CONCLUSION. — Puisque le salut que le Christ devait opérer sc rapportait à toutes les parties du genre humain, il a été convenable que sa naissance fût manifestée à des hommes de toutes les conditions, aux mages, à Siméon et à Anne et aux pasteurs.

21 Il faut répondre que le salut que le Christ devait opérer se rapportait à tous les hommes, quels qu'ils fussent-, parce que, comme le dit l’apôtre(Col 3,2) : En Jésus-Christ il n'y a ni homme, ni femme, ni gentil, ni juif, ni esclave, ni homme libre, et il en a été ainsi du reste. Et c'était pour marquer à l'avance ce caractère dans la naissance même du Christ qu'il s'est manifesté à des hommes de toutes les conditions. Car, comme le dit saint Augustin ( Serm. de Epiph. xxxii De tempore, cap. 1 ), les bergers furent des Israélites, les mages des gentils; les premiers venaient de près, les seconds de loin ; cependant ils accoururent l'un et l'autre vers la pierre angulaire. Il y eut encore entre eux une autre différence; car les mages ont été des sages et des puissants, et les bergers des gens simples et grossiers. Il s'est manifesté à des justes dans la personne de Siméon et d'Anne, et à des pécheurs dans celle des mages.
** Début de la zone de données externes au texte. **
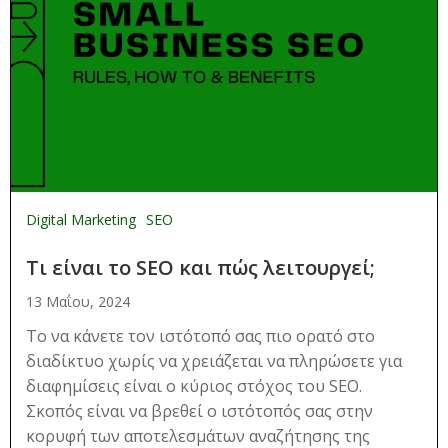
Digital Marketing
SEO
Τι είναι το SEO και πώς λειτουργεί;
13 Μαΐου, 2024
Το να κάνετε τον ιστότοπό σας πιο ορατό στο
διαδίκτυο χωρίς να χρειάζεται να πληρώσετε για
διαφημίσεις είναι ο κύριος στόχος του SEO.
Σκοπός είναι να βρεθεί ο ιστότοπός σας στην
κορυφή των αποτελεσμάτων αναζήτησης της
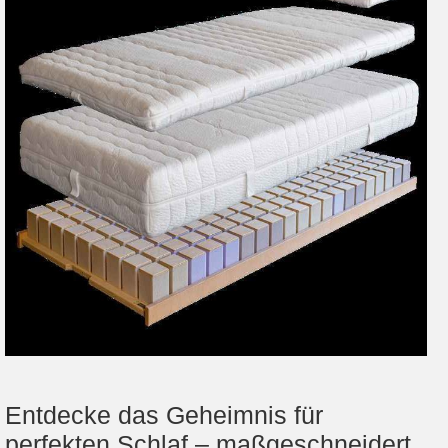
Entdecke das Geheimnis für
perfekten Schlaf – maßgeschneidert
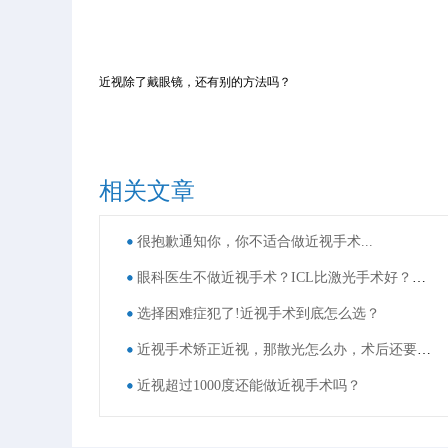
近视除了戴眼镜，还有别的方法吗？
相关文章
很抱歉通知你，你不适合做近视手术...
眼科医生不做近视手术？ICL比激光手术好？这些近视手术谣言，别再信了！
选择困难症犯了!近视手术到底怎么选？
近视手术矫正近视，那散光怎么办，术后还要戴眼镜吗？
近视超过1000度还能做近视手术吗？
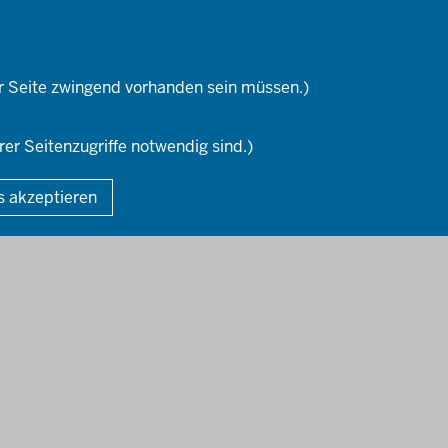
r Seite zwingend vorhanden sein müssen.)
rer Seitenzugriffe notwendig sind.)
Fußzeile
DA
s akzeptieren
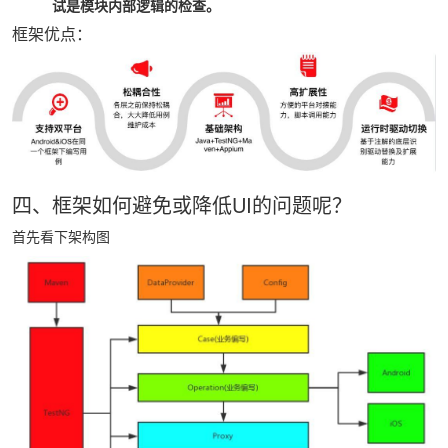
试是模块内部逻辑的检查。
框架优点：
四、框架如何避免或降低UI的问题呢？
首先看下架构图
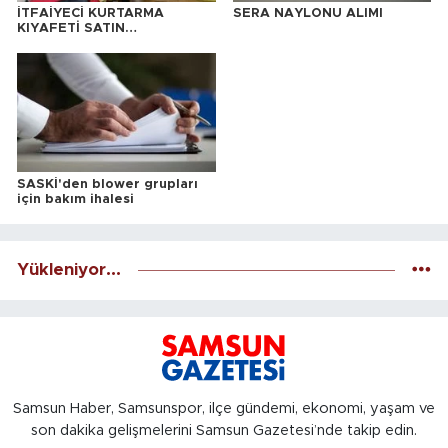
İTFAİYECİ KURTARMA
SERA NAYLONU ALIMI
KIYAFETİ SATIN
ALINACAKTIR
SASKİ'den blower grupları
için bakım ihalesi
Yükleniyor...
Samsun Haber, Samsunspor, ilçe gündemi, ekonomi, yaşam ve
son dakika gelişmelerini Samsun Gazetesi’nde takip edin.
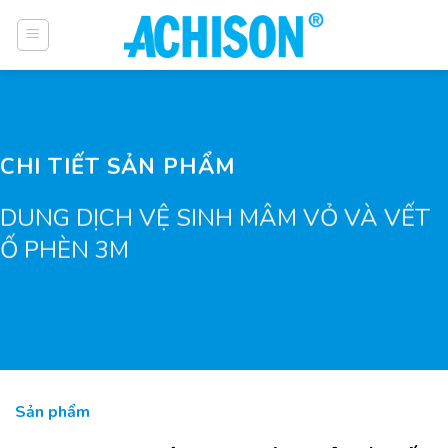
Bỏ
qua
nội
dung
CHI TIẾT SẢN PHẨM
DUNG DỊCH VỆ SINH MÂM VỎ VÀ VẾT
Ố PHÈN 3M
Sản phẩm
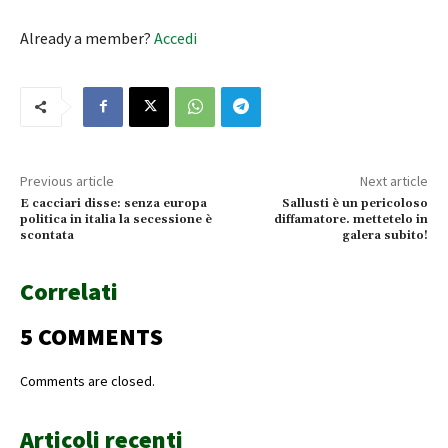
Already a member?
Accedi
Previous article
Next article
E cacciari disse: senza europa
Sallusti è un pericoloso
politica in italia la secessione è
diffamatore. mettetelo in
scontata
galera subito!
Correlati
5 COMMENTS
Comments are closed.
Articoli recenti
Enfin il s'est manifesté à des hommes et à des femmes, afin de montrer par là qu'aucune condition humaine n'était exclue du salut.

31 Il faut répondre au premier argument, que cette manifestation de la naissance du Christ a été le signe de la pleine manifestation qui devait avoir lieu ensuite; et comme dans la seconde manifestation la grâce du Christ a été annoncée d'abord par le Christ et ses apôtre s aux Juifs et ensuite aux gentils; de même le Christ a d'abord reçu les adorations des bergers qui étaient les prémices des Juifs, comme étant les plus rapprochés, puis vinrent des pays éloignés les mages qui furent les prémices des nations, comme le dit saint Augustin (Serm. xxx de temp.).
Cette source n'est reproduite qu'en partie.